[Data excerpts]
*****
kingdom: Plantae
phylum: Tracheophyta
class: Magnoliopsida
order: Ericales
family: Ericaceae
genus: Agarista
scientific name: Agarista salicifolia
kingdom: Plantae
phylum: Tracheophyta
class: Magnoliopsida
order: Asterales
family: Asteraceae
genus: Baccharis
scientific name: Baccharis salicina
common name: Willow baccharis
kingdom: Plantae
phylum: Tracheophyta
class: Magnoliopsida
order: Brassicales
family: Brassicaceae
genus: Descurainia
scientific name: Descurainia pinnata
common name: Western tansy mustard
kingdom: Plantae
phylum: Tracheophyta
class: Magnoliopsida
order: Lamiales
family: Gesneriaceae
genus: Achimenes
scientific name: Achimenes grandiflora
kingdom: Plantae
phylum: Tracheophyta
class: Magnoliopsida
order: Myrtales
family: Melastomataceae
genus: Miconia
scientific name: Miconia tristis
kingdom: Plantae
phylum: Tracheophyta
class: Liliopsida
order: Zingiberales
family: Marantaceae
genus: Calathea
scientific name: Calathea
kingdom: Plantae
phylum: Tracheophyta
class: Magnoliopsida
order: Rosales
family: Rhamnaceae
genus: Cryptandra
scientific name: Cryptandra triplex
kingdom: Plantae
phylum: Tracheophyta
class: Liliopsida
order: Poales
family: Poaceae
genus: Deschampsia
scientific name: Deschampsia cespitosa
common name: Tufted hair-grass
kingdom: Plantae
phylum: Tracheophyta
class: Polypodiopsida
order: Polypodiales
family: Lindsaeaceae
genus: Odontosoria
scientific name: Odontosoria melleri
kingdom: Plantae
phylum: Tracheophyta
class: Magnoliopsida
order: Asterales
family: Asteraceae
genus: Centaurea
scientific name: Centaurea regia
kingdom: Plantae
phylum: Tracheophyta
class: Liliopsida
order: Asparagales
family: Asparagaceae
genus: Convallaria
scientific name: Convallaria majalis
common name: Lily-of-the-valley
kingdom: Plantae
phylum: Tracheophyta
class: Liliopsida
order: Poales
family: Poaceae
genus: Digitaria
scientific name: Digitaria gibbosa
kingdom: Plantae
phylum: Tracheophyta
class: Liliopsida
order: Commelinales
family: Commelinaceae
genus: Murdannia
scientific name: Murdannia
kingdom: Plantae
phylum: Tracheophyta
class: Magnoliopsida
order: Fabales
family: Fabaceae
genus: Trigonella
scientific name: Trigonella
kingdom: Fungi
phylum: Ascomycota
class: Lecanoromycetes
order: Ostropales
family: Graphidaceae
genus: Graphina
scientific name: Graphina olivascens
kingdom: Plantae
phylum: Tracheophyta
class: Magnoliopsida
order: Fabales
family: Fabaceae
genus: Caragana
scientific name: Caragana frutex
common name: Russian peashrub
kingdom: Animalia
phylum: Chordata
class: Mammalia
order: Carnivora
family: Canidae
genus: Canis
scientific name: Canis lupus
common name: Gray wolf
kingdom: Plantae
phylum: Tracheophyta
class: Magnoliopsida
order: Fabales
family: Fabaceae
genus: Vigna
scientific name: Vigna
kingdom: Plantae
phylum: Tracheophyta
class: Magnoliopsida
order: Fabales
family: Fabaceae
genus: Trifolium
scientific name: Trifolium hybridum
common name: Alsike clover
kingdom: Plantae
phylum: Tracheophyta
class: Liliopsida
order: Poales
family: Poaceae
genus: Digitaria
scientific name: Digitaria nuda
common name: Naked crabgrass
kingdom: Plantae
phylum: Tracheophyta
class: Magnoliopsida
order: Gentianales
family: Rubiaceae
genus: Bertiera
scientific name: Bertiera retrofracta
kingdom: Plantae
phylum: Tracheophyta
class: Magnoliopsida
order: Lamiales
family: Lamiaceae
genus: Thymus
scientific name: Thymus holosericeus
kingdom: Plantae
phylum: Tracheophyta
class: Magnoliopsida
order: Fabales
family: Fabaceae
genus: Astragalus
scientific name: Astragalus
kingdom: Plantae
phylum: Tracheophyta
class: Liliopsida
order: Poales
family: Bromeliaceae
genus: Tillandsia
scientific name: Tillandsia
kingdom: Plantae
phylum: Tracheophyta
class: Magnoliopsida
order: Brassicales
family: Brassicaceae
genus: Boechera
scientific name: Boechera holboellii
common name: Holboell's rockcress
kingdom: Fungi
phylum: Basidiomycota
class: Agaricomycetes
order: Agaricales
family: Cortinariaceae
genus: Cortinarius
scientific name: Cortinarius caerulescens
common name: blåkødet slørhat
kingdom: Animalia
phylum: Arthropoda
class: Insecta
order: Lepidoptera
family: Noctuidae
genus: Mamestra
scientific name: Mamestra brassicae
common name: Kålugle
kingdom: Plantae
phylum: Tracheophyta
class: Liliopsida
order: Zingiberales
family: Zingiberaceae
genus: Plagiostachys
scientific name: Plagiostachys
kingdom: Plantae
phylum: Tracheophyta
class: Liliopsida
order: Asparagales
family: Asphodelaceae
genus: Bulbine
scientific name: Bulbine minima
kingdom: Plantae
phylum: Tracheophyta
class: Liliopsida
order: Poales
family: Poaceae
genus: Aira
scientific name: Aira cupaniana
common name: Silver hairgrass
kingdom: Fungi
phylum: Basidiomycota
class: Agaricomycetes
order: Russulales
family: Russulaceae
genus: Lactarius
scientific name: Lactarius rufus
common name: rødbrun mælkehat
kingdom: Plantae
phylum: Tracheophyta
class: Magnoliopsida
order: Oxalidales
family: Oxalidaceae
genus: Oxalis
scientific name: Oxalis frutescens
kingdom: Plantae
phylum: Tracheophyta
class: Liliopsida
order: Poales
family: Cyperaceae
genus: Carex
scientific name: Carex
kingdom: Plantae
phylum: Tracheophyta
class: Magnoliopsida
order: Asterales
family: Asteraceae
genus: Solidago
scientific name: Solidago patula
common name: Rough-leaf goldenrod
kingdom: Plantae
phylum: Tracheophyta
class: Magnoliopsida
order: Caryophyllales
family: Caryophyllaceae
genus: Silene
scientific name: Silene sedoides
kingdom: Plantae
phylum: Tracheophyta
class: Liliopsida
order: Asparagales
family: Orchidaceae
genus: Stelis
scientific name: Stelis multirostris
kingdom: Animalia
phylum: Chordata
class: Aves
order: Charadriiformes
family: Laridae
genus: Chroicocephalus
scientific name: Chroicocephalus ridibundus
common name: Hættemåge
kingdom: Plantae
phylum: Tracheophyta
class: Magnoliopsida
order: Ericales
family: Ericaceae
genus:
*****
Request
Rewrite the whole listing, changing each "common name" to "vernacular name" and leaving everything else as it is.

Problem solution
kingdom: Plantae
phylum: Tracheophyta
class: Magnoliopsida
order: Ericales
family: Ericaceae
genus: Agarista
scientific name: Agarista salicifolia
kingdom: Plantae
phylum: Tracheophyta
class: Magnoliopsida
order: Asterales
family: Asteraceae
genus: Baccharis
scientific name: Baccharis salicina
vernacular name: Willow baccharis
kingdom: Plantae
phylum: Tracheophyta
class: Magnoliopsida
order: Brassicales
family: Brassicaceae
genus: Descurainia
scientific name: Descurainia pinnata
vernacular name: Western tansy mustard
kingdom: Plantae
phylum: Tracheophyta
class: Magnoliopsida
order: Lamiales
family: Gesneriaceae
genus: Achimenes
scientific name: Achimenes grandiflora
kingdom: Plantae
phylum: Tracheophyta
class: Magnoliopsida
order: Myrtales
family: Melastomataceae
genus: Miconia
scientific name: Miconia tristis
kingdom: Plantae
phylum: Tracheophyta
class: Liliopsida
order: Zingiberales
family: Marantaceae
genus: Calathea
scientific name: Calathea
kingdom: Plantae
phylum: Tracheophyta
class: Magnoliopsida
order: Rosales
family: Rhamnaceae
genus: Cryptandra
scientific name: Cryptandra triplex
kingdom: Plantae
phylum: Tracheophyta
class: Liliopsida
order: Poales
family: Poaceae
genus: Deschampsia
scientific name: Deschampsia cespitosa
vernacular name: Tufted hair-grass
kingdom: Plantae
phylum: Tracheophyta
class: Polypodiopsida
order: Polypodiales
family: Lindsaeaceae
genus: Odontosoria
scientific name: Odontosoria melleri
kingdom: Plantae
phylum: Tracheophyta
class: Magnoliopsida
order: Asterales
family: Asteraceae
genus: Centaurea
scientific name: Centaurea regia
kingdom: Plantae
phylum: Tracheophyta
class: Liliopsida
order: Asparagales
family: Asparagaceae
genus: Convallaria
scientific name: Convallaria majalis
vernacular name: Lily-of-the-valley
kingdom: Plantae
phylum: Tracheophyta
class: Liliopsida
order: Poales
family: Poaceae
genus: Digitaria
scientific name: Digitaria gibbosa
kingdom: Plantae
phylum: Tracheophyta
class: Liliopsida
order: Commelinales
family: Commelinaceae
genus: Murdannia
scientific name: Murdannia
kingdom: Plantae
phylum: Tracheophyta
class: Magnoliopsida
order: Fabales
family: Fabaceae
genus: Trigonella
scientific name: Trigonella
kingdom: Fungi
phylum: Ascomycota
class: Lecanoromycetes
order: Ostropales
family: Graphidaceae
genus: Graphina
scientific name: Graphina olivascens
kingdom: Plantae
phylum: Tracheophyta
class: Magnoliopsida
order: Fabales
family: Fabaceae
genus: Caragana
scientific name: Caragana frutex
vernacular name: Russian peashrub
kingdom: Animalia
phylum: Chordata
class: Mammalia
order: Carnivora
family: Canidae
genus: Canis
scientific name: Canis lupus
vernacular name: Gray wolf
kingdom: Plantae
phylum: Tracheophyta
class: Magnoliopsida
order: Fabales
family: Fabaceae
genus: Vigna
scientific name: Vigna
kingdom: Plantae
phylum: Tracheophyta
class: Magnoliopsida
order: Fabales
family: Fabaceae
genus: Trifolium
scientific name: Trifolium hybridum
vernacular name: Alsike clover
kingdom: Plantae
phylum: Tracheophyta
class: Liliopsida
order: Poales
family: Poaceae
genus: Digitaria
scientific name: Digitaria nuda
vernacular name: Naked crabgrass
kingdom: Plantae
phylum: Tracheophyta
class: Magnoliopsida
order: Gentianales
family: Rubiaceae
genus: Bertiera
scientific name: Bertiera retrofracta
kingdom: Plantae
phylum: Tracheophyta
class: Magnoliopsida
order: Lamiales
family: Lamiaceae
genus: Thymus
scientific name: Thymus holosericeus
kingdom: Plantae
phylum: Tracheophyta
class: Magnoliopsida
order: Fabales
family: Fabaceae
genus: Astragalus
scientific name: Astragalus
kingdom: Plantae
phylum: Tracheophyta
class: Liliopsida
order: Poales
family: Bromeliaceae
genus: Tillandsia
scientific name: Tillandsia
kingdom: Plantae
phylum: Tracheophyta
class: Magnoliopsida
order: Brassicales
family: Brassicaceae
genus: Boechera
scientific name: Boechera holboellii
vernacular name: Holboell's rockcress
kingdom: Fungi
phylum: Basidiomycota
class: Agaricomycetes
order: Agaricales
family: Cortinariaceae
genus: Cortinarius
scientific name: Cortinarius caerulescens
vernacular name: blåkødet slørhat
kingdom: Animalia
phylum: Arthropoda
class: Insecta
order: Lepidoptera
family: Noctuidae
genus: Mamestra
scientific name: Mamestra brassicae
vernacular name: Kålugle
kingdom: Plantae
phylum: Tracheophyta
class: Liliopsida
order: Zingiberales
family: Zingiberaceae
genus: Plagiostachys
scientific name: Plagiostachys
kingdom: Plantae
phylum: Tracheophyta
class: Liliopsida
order: Asparagales
family: Asphodelaceae
genus: Bulbine
scientific name: Bulbine minima
kingdom: Plantae
phylum: Tracheophyta
class: Liliopsida
order: Poales
family: Poaceae
genus: Aira
scientific name: Aira cupaniana
vernacular name: Silver hairgrass
kingdom: Fungi
phylum: Basidiomycota
class: Agaricomycetes
order: Russulales
family: Russulaceae
genus: Lactarius
scientific name: Lactarius rufus
vernacular name: rødbrun mælkehat
kingdom: Plantae
phylum: Tracheophyta
class: Magnoliopsida
order: Oxalidales
family: Oxalidaceae
genus: Oxalis
scientific name: Oxalis frutescens
kingdom: Plantae
phylum: Tracheophyta
class: Liliopsida
order: Poales
family: Cyperaceae
genus: Carex
scientific name: Carex
kingdom: Plantae
phylum: Tracheophyta
class: Magnoliopsida
order: Asterales
family: Asteraceae
genus: Solidago
scientific name: Solidago patula
vernacular name: Rough-leaf goldenrod
kingdom: Plantae
phylum: Tracheophyta
class: Magnoliopsida
order: Caryophyllales
family: Caryophyllaceae
genus: Silene
scientific name: Silene sedoides
kingdom: Plantae
phylum: Tracheophyta
class: Liliopsida
order: Asparagales
family: Orchidaceae
genus: Stelis
scientific name: Stelis multirostris
kingdom: Animalia
phylum: Chordata
class: Aves
order: Charadriiformes
family: Laridae
genus: Chroicocephalus
scientific name: Chroicocephalus ridibundus
vernacular name: Hættemåge
kingdom: Plantae
phylum: Tracheophyta
class: Magnoliopsida
order: Ericales
family: Ericaceae
genus:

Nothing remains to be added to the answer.